Home Property Australia Signs of stabilisation emerge after sharp capital correction

Signs of stabilisation emerge after sharp capital correction

  • May 21, 2025
  • by Property Australia
The image shows the corner of a modern glass building with reflective blue windows.
Total returns have improved to +1.4 per cent in Q1 2025 at the all-property level

By Ben Martin-Henry, Head of Private Assets Research, Pacific | MSCI

After five consecutive quarters of capital value declines, the Australian commercial property market is showing early signs of bottoming out, according to The Property Council of Australia/MSCI Annual Property Index with green shoots of capital stabilisation emerging across most sectors in Q1 2025.

Total returns have improved from a low of -2.0 per cent in Q2 2024 to +1.4 per cent in Q1 2025 at the all-property level, driven by a steady income return of 1.3 per cent and a marginal 0.1 per cent uptick in capital values – the first positive quarterly capital growth since mid-2022.

Quarterly Sector Returns

Source: MSCI, The Property Council of Australia/MSCI Annual Property Index

Sector Performance Divergence Widens

Retail and Industrial have taken clear leadership in the recovery cycle. Retail posted a total return of 1.6 per cent in Q1 2025, underpinned by an income return of 1.4 per cent and capital growth of 0.1 per cent. Importantly, retail capital values turned positive from Q3 2024 onward, reflecting a re-rating of risk as interest rate volatility subsided and investor appetite for well-leased neighbourhood and convenience assets improved.

Industrial continues to benefit from structural tailwinds tied to e-commerce, logistics, and constrained supply. The sector has delivered four straight quarters of positive total returns since Q2 2024, culminating in 1.4 per cent in Q1 2025. Capital growth remained positive at 0.2 per cent, supported by resilient occupier demand, albeit at a slower pace than the exceptional gains of recent years. Importantly, industrial capital values have now recouped much of their earlier declines.

Office, in contrast, remains the weakest link. Although Q1 2025 marked the first positive total return (1.4 per cent) since Q1’23, this comes after a total capital value decline of 21.8 per cent since the downturn began. The office sector’s sharpest drawdown occurred in Q2 2024, with a -4.8 per cent total return driven by -5.9 per cent capital loss.

Investor sentiment remains fragile amid structural vacancy challenges and a slow return-to-office trend, however this stabilisation is no doubt welcomed by office owners.

Healthcare continues to lag the broader market, with persistent mild value erosion (-1.0 per cent capital growth in Q1 2025). Total returns remain subdued, reflecting continued repricing of lower-yielding assets amid elevated funding costs. Investors remain cautious given the long-dated cash flows and sensitivity to rate-driven valuation models.

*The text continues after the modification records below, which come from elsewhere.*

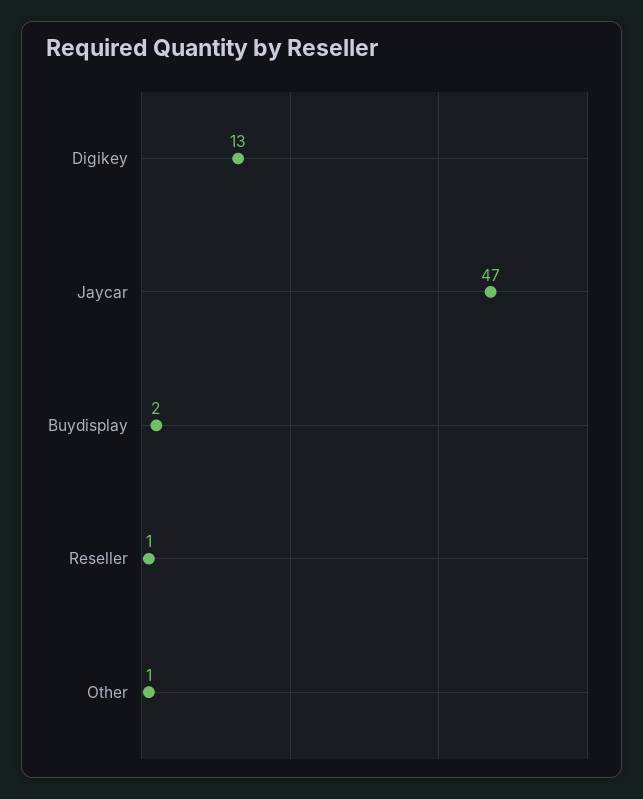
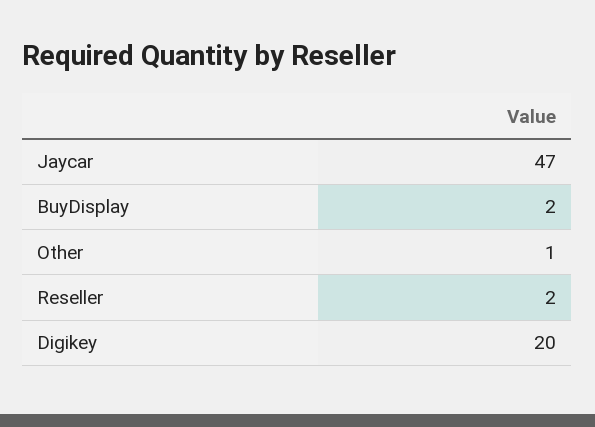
  {
-   "Digikey": 13,
+   "Digikey": 20,
    "Jaycar": 47,
    "Buydisplay": 2,
-   "Reseller": 1,
+   "Reseller": 2,
    "Other": 1
  }

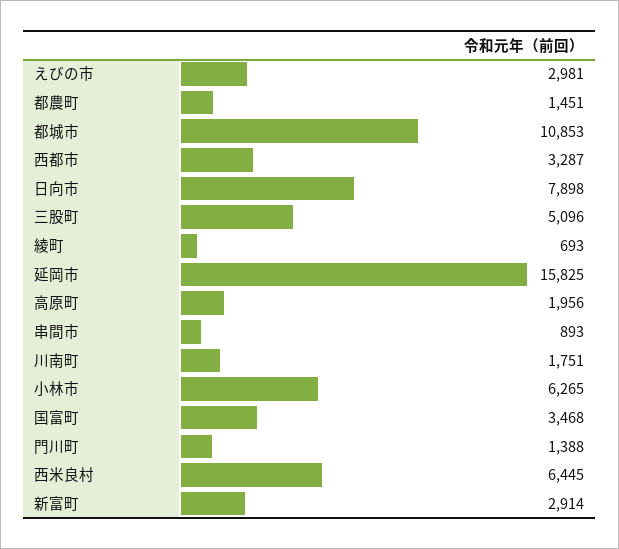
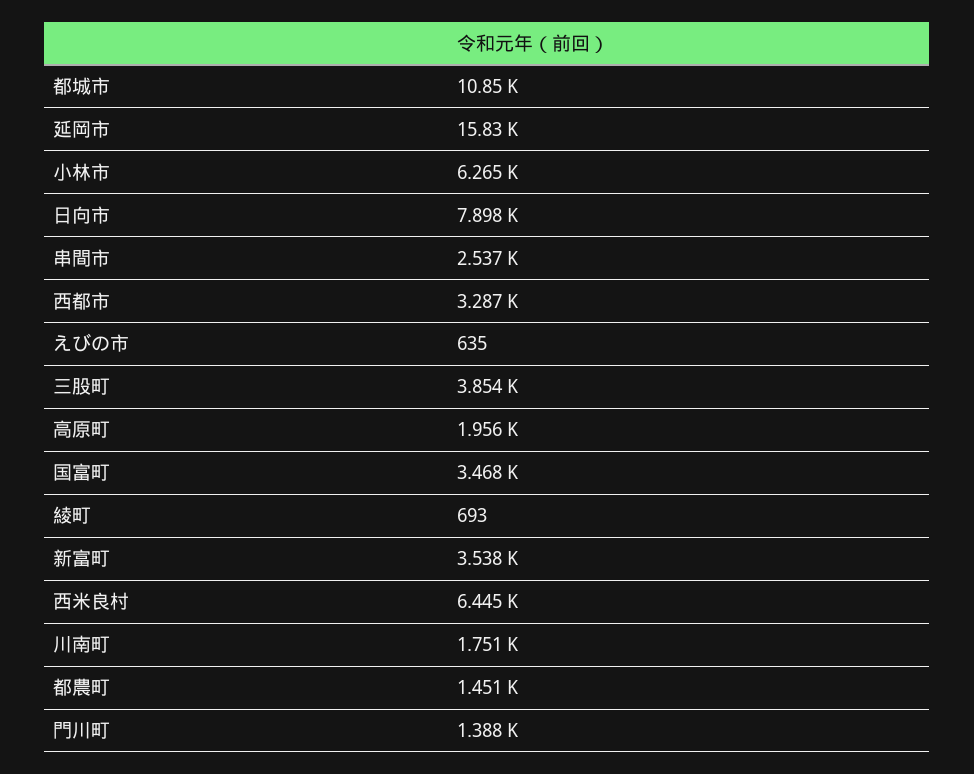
  {
-   "えびの市": 2981,
+   "えびの市": 635,
    "都農町": 1451,
    "都城市": 10853,
    "西都市": 3287,
    "日向市": 7898,
-   "三股町": 5096,
+   "三股町": 3854,
    "綾町": 693,
    "延岡市": 15825,
    "高原町": 1956,
-   "串間市": 893,
+   "串間市": 2537,
    "川南町": 1751,
    "小林市": 6265,
    "国富町": 3468,
    "門川町": 1388,
    "西米良村": 6445,
-   "新富町": 2914
+   "新富町": 3538
  }

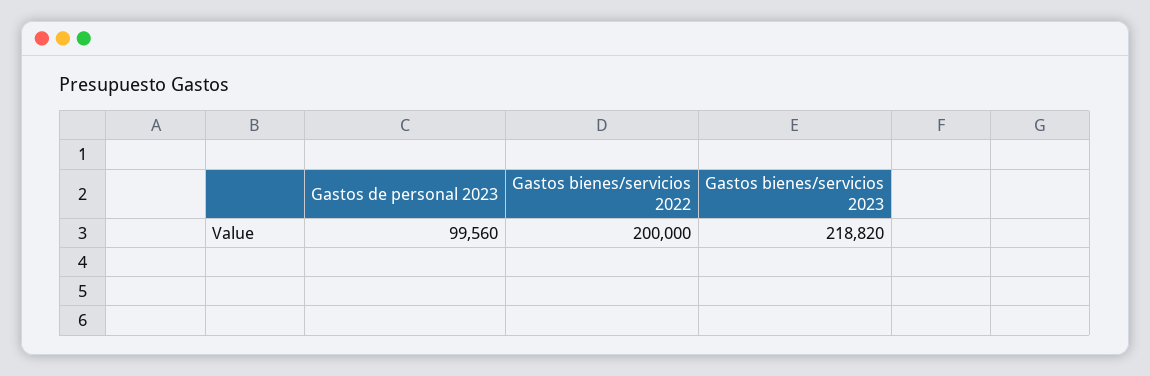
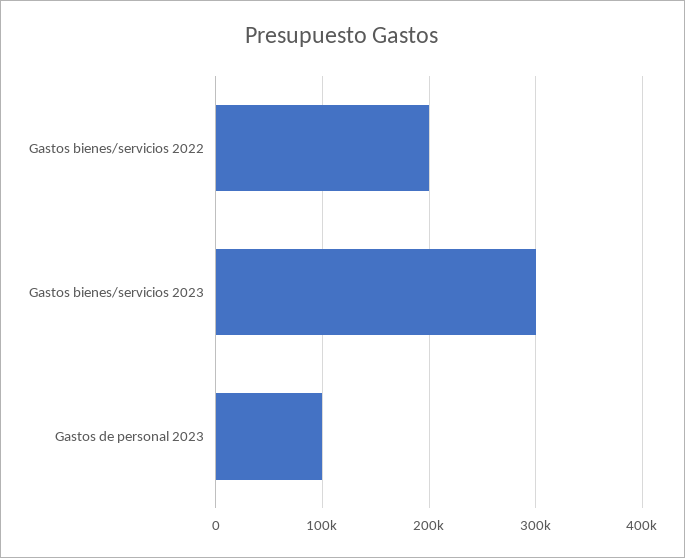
  {
    "Gastos de personal 2023": 99560,
    "Gastos bienes/servicios 2022": 200000,
-   "Gastos bienes/servicios 2023": 218820
+   "Gastos bienes/servicios 2023": 300000
  }

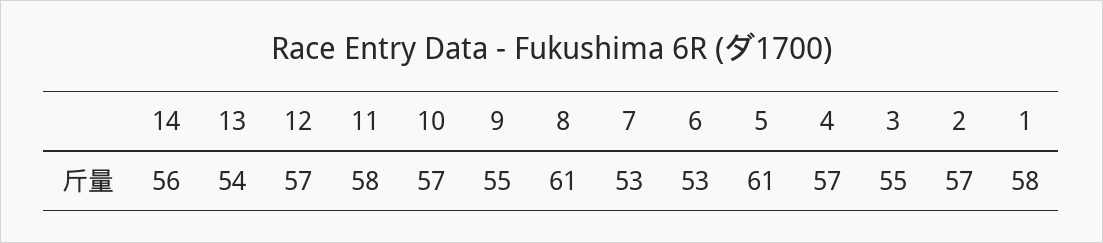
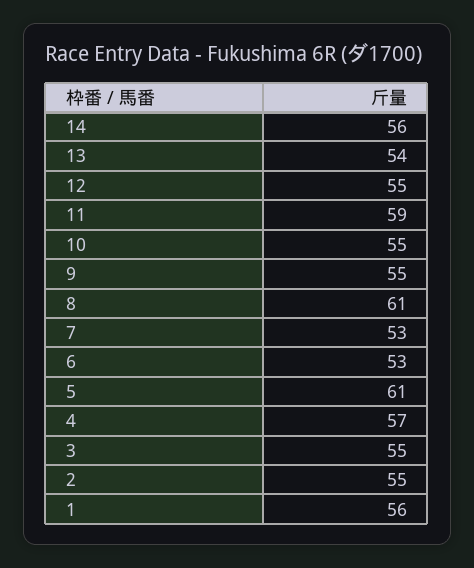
  {
    "14": 56,
    "13": 54,
-   "12": 57,
+   "12": 55,
-   "11": 58,
+   "11": 59,
-   "10": 57,
+   "10": 55,
    "9": 55,
    "8": 61,
    "7": 53,
    "6": 53,
    "5": 61,
    "4": 57,
    "3": 55,
-   "2": 57,
+   "2": 55,
-   "1": 58
+   "1": 56
  }

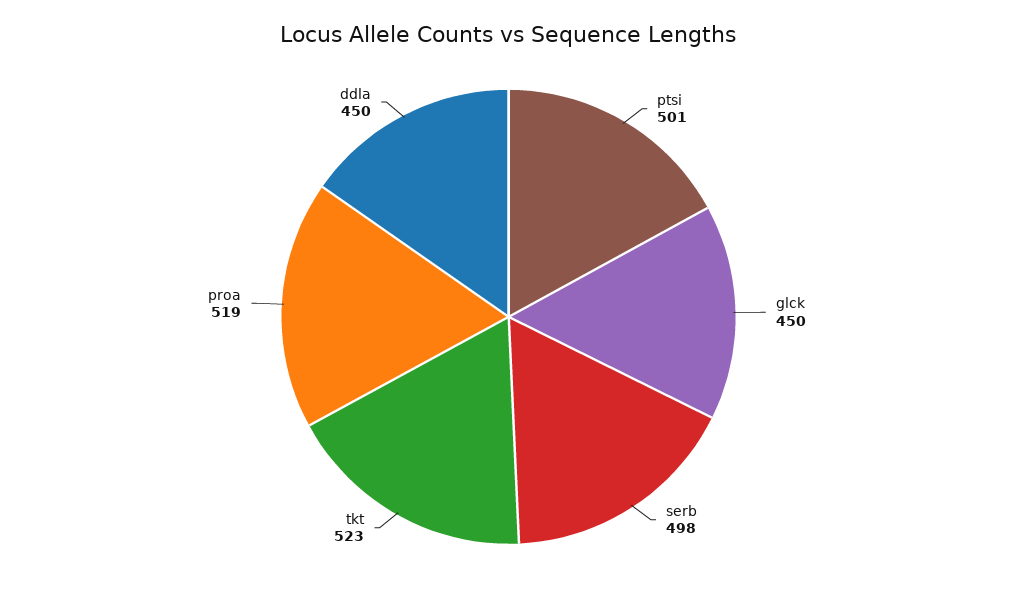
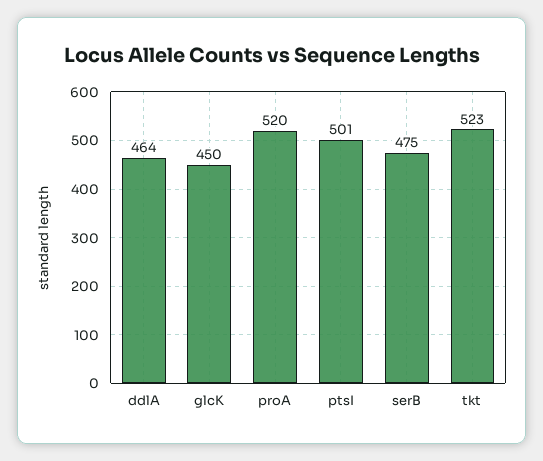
  {
    "ptsi": 501,
    "glck": 450,
-   "serb": 498,
+   "serb": 475,
    "tkt": 523,
-   "proa": 519,
+   "proa": 520,
-   "ddla": 450
+   "ddla": 464
  }

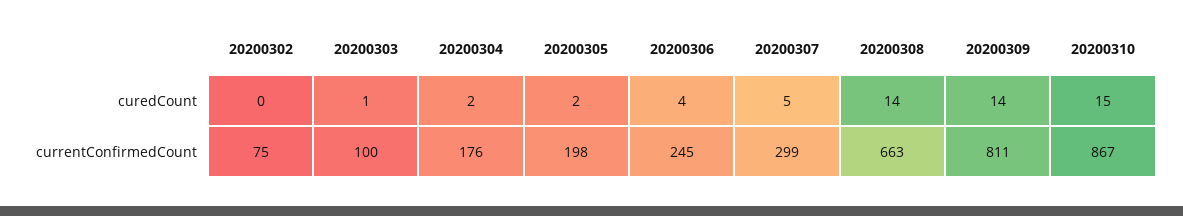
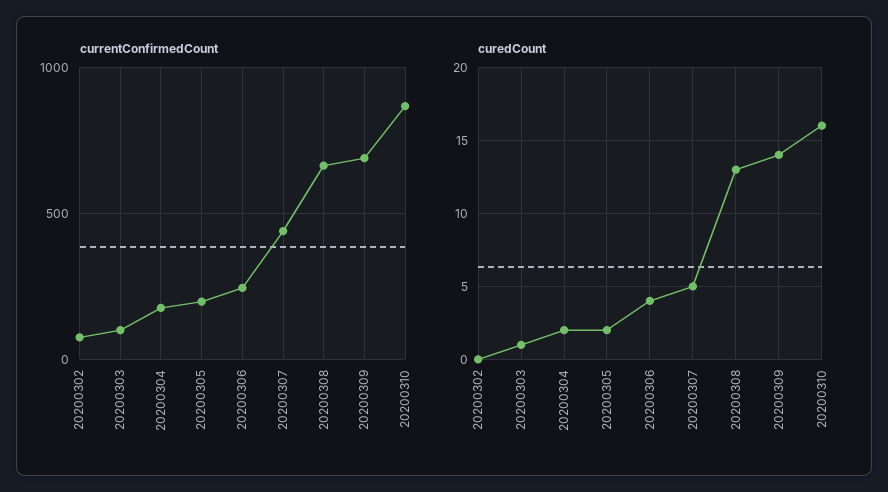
  {
    "curedCount": {
      "20200302": 0,
      "20200303": 1,
      "20200304": 2,
      "20200305": 2,
      "20200306": 4,
      "20200307": 5,
-     "20200308": 14,
+     "20200308": 13,
      "20200309": 14,
-     "20200310": 15
+     "20200310": 16
    },
    "currentConfirmedCount": {
      "20200302": 75,
      "20200303": 100,
      "20200304": 176,
      "20200305": 198,
      "20200306": 245,
-     "20200307": 299,
+     "20200307": 450,
      "20200308": 663,
-     "20200309": 811,
+     "20200309": 700,
      "20200310": 867
    }
  }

Market-Wide Recovery Underway — But Uneven

At the aggregate level, the index signals a turning point. The continued improvement in performance suggests that valuation adjustments are largely priced in, and that capital growth, while still tepid, is no longer a major drag. Income return remains the anchor of performance, holding at ~1.3 per cent across sectors, reinforcing the case for core real estate as a yield play in a higher-for-longer interest rate environment.

Outlook

The broad-based improvement in Q1 2025, particularly in retail and industrial, supports the thesis that the Australian commercial property market is entering a stabilisation phase. Whilst headwinds persist in office and healthcare, the worst of the capital correction appears to be behind us. Sector selection will be critical going forward, as capital allocators pivot from defensive positioning toward selective re-risking in segments with clearer rental growth visibility and cyclical upside.